** Supplied text follows **
We've been there a while, and I start planning how to end the conversation smoothly when she drops the question, “Do you know the hymn about roses? ‘I come to the garden alone while the dew is still on the roses?’ I remember standing at my mother’s grave when I was nine, and they sang that song. She got killt in a car accident.” I sit back down and let her continue.
Barb’s English teacher tried to adopt her after the tragedy; she had noticed her bright mind, ability to devour books, and her way with language.
She had also noticed Barb’s ubiquitous bruises.
The hymns ended, the flowers bedecked the fresh earth, and her father appeared and threw her into his truck. After a grim ride along back roads, she arrived at yet another new home, a tar paper shack with no running water or electricity. Four crying kids and a haggard woman stared blankly at her. These were her half-brothers and sisters she didn’t know existed.
Who can blame Barb for running away at the age of fifteen and getting married? She dropped out of high school and birthed a child every year while living in her in-laws’ shack. Four children before she turned twenty, no pampers, no running water. At night she did the homework for her husband. Her husband graduated, but in this backwoods school, he could hardly read or write.
Then with three feet of snow on the ground, four small children, and no paycheck, her husband simply walked away and never came back. She found a new man, and the cycle repeated: alcohol breath, screaming, anger. One day he chased her with a knife; another time she was thrown down the stairs.
By then Barb was a strong woman and getting smarter. She called the cops. She prepared her own defense. She got a restraining order on him. Acquaintances told Barb that they had heard her husband boasting at the bar that he was going to kill her. This wasn’t new news for Barb. She barricaded herself and the kids in the house every night. Triple locked and pushed furniture against the door.
At two in the morning, she woke with a streak of panic like a blade of lightning through her heart. The all too familiar cursing, yelling, abusive hostility of a drunkard. She yelled right back, “I’m armed, and I will shoot if you dare enter!”
Here, Barb’s voice quavered just a little. Was it age, or did she still have a sliver of emotion, a live branch left on a trampled tree? He cut the lock, broke the door down with a shattering crash, and knocked through the barricade.
** End of Supplied text **
** Data segment follows **
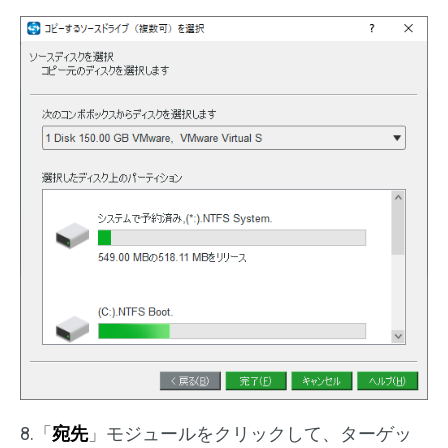
8.「
宛先
」モジュールをクリックして、ターゲッ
** End of Data segment **
● **Questions on the material**:
- 1) Sum up the story about Barb in two sentences.
- 2) List everything that, according to the story about Barb, her English teacher had noticed about her.
- 3) In the story about Barb, how did Barb's mother die?

● **Your responses**:
- 1) After Barb's mother died in a car accident when Barb was nine, her father took her to a tar paper shack with half-siblings she didn't know existed, and at fifteen she ran away, married, and had four children before turning twenty. Her husband later walked away, and the new man she found abused her, so she called the cops, got a restraining order, and barricaded the house each night, but at two in the morning he cut the lock, broke the door down, and knocked through the barricade.

- 2)
- Her bright mind
- Her ability to devour books
- Her way with language
- Her ubiquitous bruises

- 3) She was killed in a car accident.